Pfizer vaccine approved for Australian use
The Pfizer vaccine has been approved for use in Australia today, with the Therapeutic Goods Administration finding it “safe and effective”.
Scott Morrison announced the news this morning, calling the approval a “big step” in the fight against coronavirus.
“Australians should take confidence in the thorough and careful approach taken by our world-class safety regulator,” he said.
“Our priority has always been to keep Australians safe and protect lives and livelihoods. Today’s approval is another big step forward for our community, particularly in the protection of our most vulnerable people.”
The TGA approval is for people 16 years and older, with two doses needed per person at least 21 days apart.
A priority group of Australians, including front line health workers and the elderly, are expected to receive their first dose as soon as it can be received.
The rollout will begin across 30 to 50 hospital sites, before extending to GP’s and even pharmacies in the future.
The vaccine is the first to get the green light in Australia and begin rollout in late February, a few weeks later than planned because of supply issues across the world.
If there are delays in shipping or production, the rollout could begin in early March.
Minister for Health Greg Hunt said the TGA process was “thorough” and placed Australian safety “above all else”.
“We are in the fortunate position of having secured 140 million doses of vaccine, one of the highest per capita rates in the world,” he said.
“We will continue to review the medical advice and monitor and adapt to developments around the world,”
Head of the TGA Adjunct Professor John Skerritt said the review for potential approval of other vaccines, such as AstraZeneca and Novavax vaccines, would continue.
Mr Morrison said the Australian-response to COVID-19 overall was the “better than almost any other country in the world”.
He said Australia had dealt with coronavirus “better than almost any other country in the world”.

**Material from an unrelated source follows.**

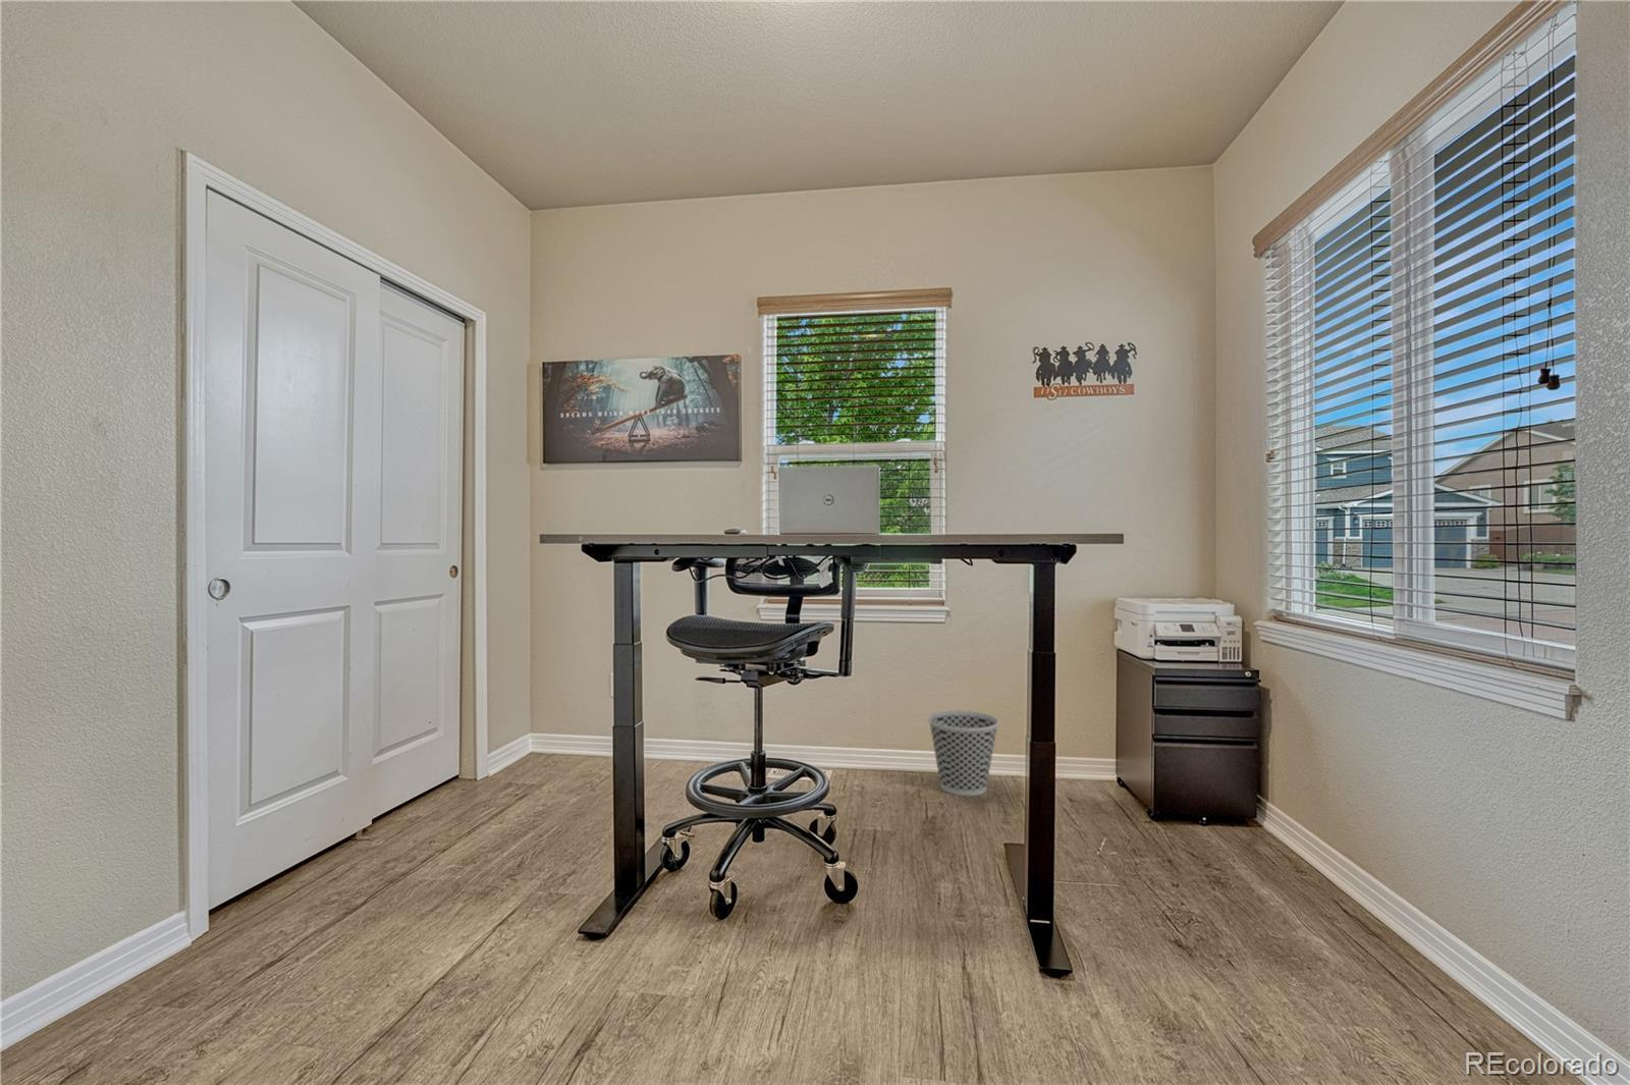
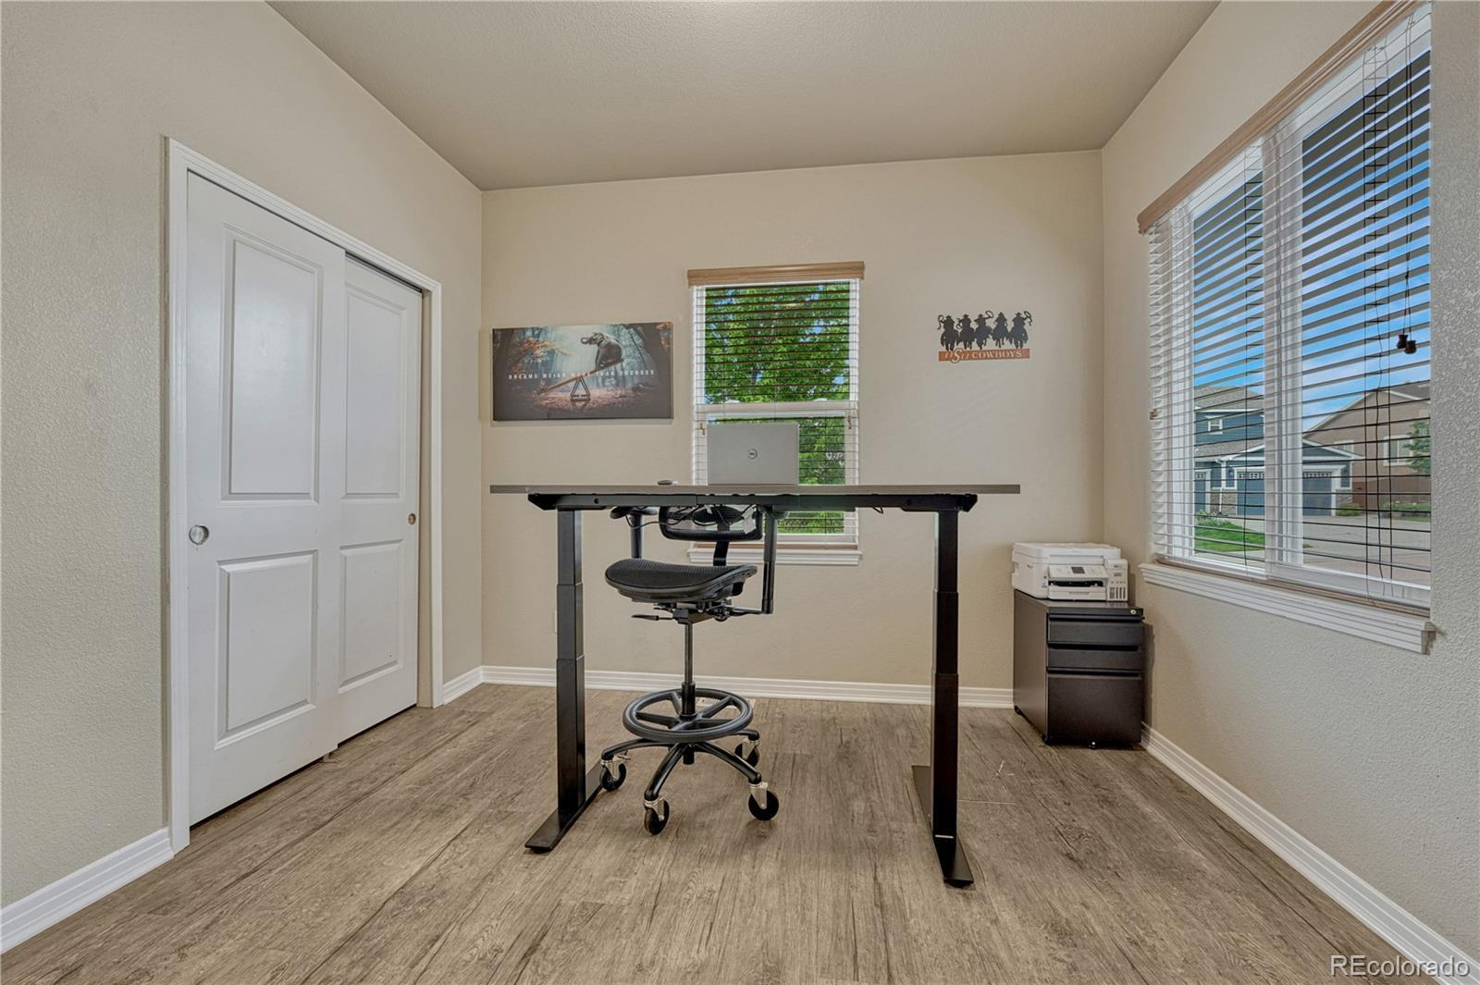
- wastebasket [928,710,1000,797]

“You have put us in a situation that is the envy of most countries in the world today,” he said.
However, he warned the vaccine would “not be a silver bullet”.
“It important to understand that once the vaccine starts, that doesn't mean you can jump on a plane to Bali the next day, it doesn't mean that the masks disappear,” he said.
“This will build, it will start at small scale, it will build up and it will happen over a period of time as we have outlined over the course of this year.
“Of itself, it is not a silver bullet because there are still limitations to what these vaccines can do.”